* **YOUR TASK**:
Which of the lines in the data mention the string "none"? List them all.

* **SUPPLIED DATA**:
+ + + + + + +
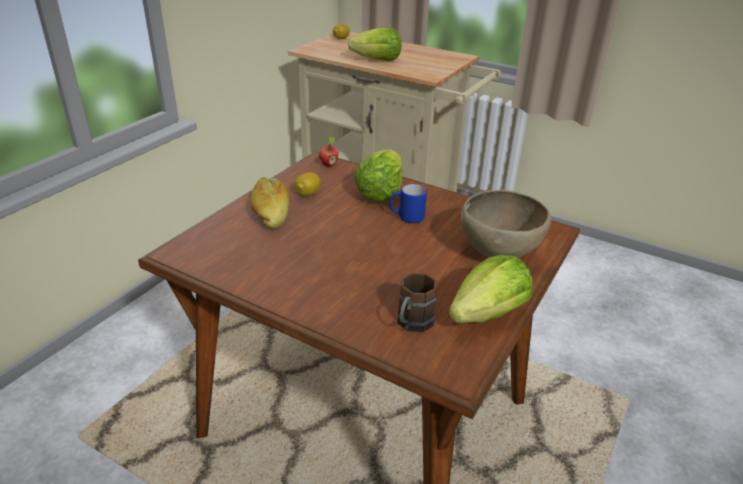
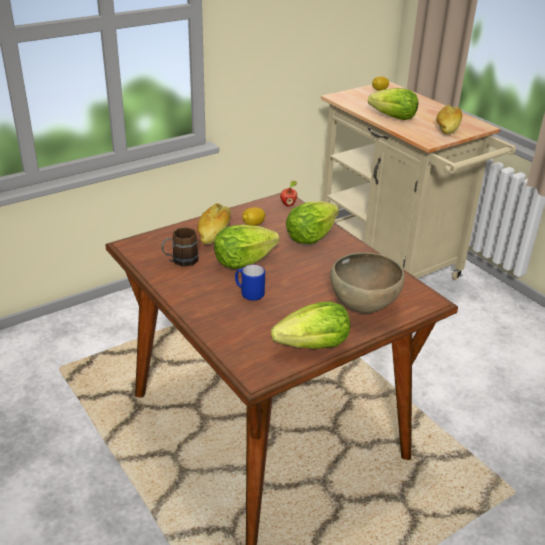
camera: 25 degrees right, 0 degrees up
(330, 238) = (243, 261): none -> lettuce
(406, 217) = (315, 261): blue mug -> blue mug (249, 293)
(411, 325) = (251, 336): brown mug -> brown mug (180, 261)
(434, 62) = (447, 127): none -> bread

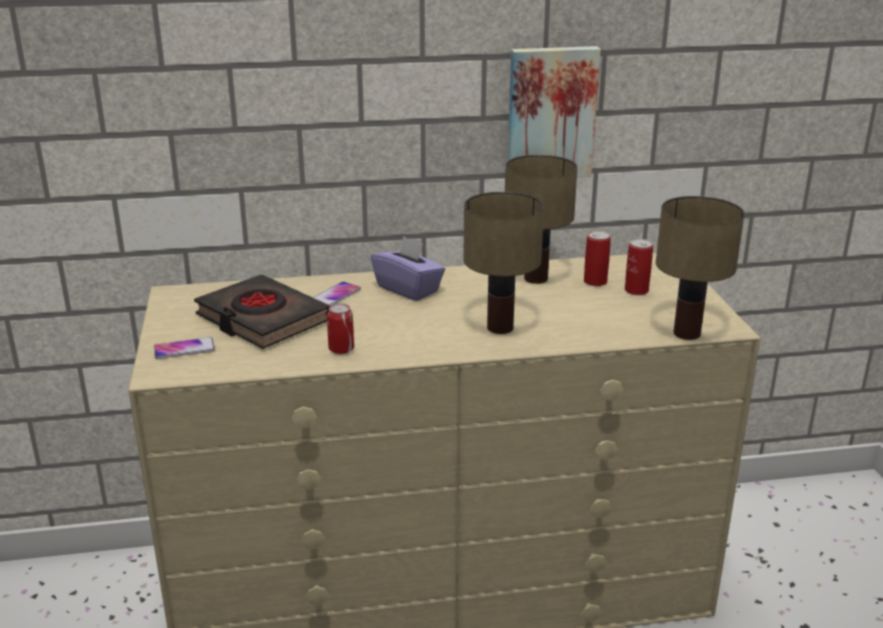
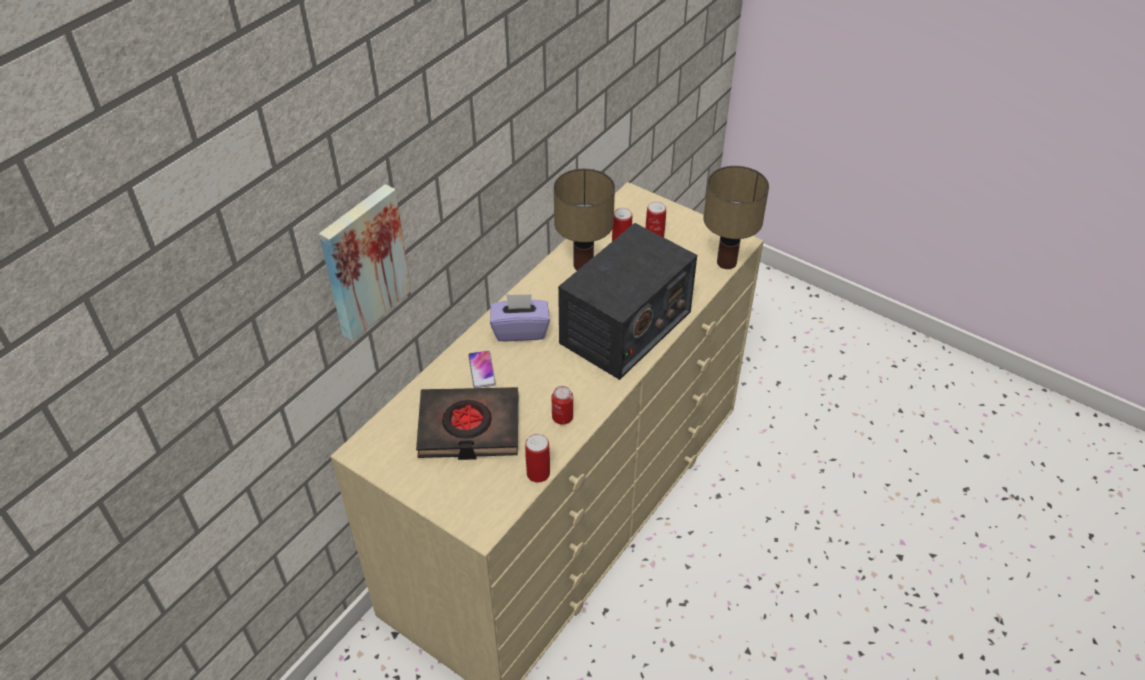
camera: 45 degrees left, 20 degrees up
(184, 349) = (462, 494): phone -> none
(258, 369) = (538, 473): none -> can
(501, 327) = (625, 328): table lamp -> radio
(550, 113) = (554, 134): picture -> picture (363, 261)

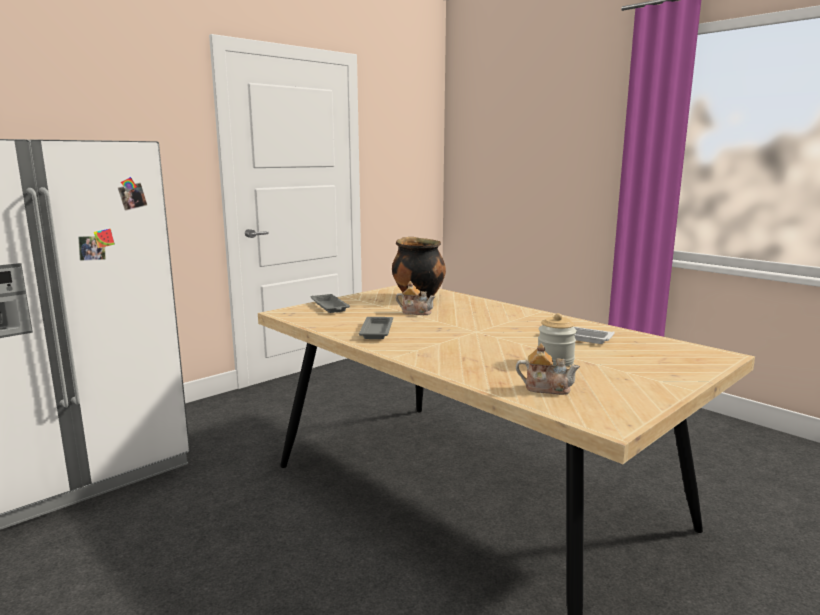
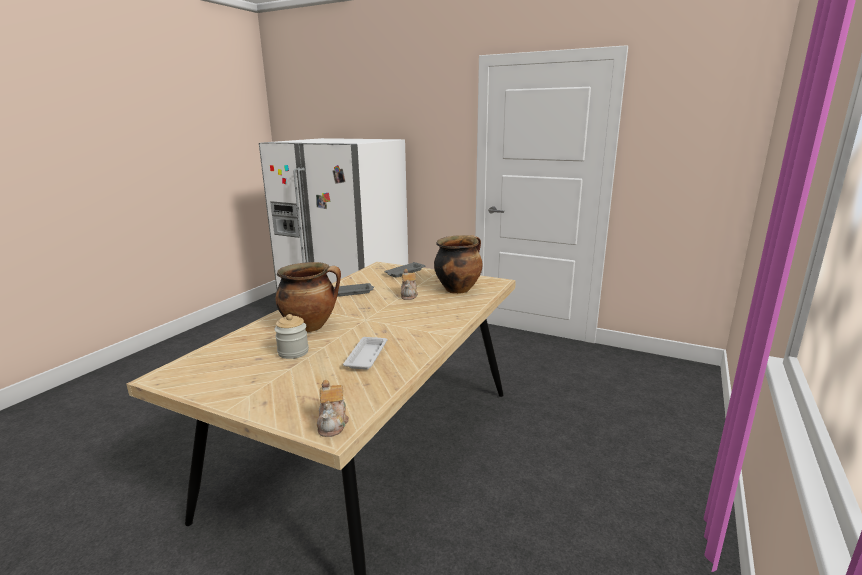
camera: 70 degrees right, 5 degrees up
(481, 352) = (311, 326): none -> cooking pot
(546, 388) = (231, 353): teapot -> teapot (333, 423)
+ + + + + + +
* **REPLY**:
(330, 238) = (243, 261): none -> lettuce
(434, 62) = (447, 127): none -> bread
(184, 349) = (462, 494): phone -> none
(258, 369) = (538, 473): none -> can
(481, 352) = (311, 326): none -> cooking pot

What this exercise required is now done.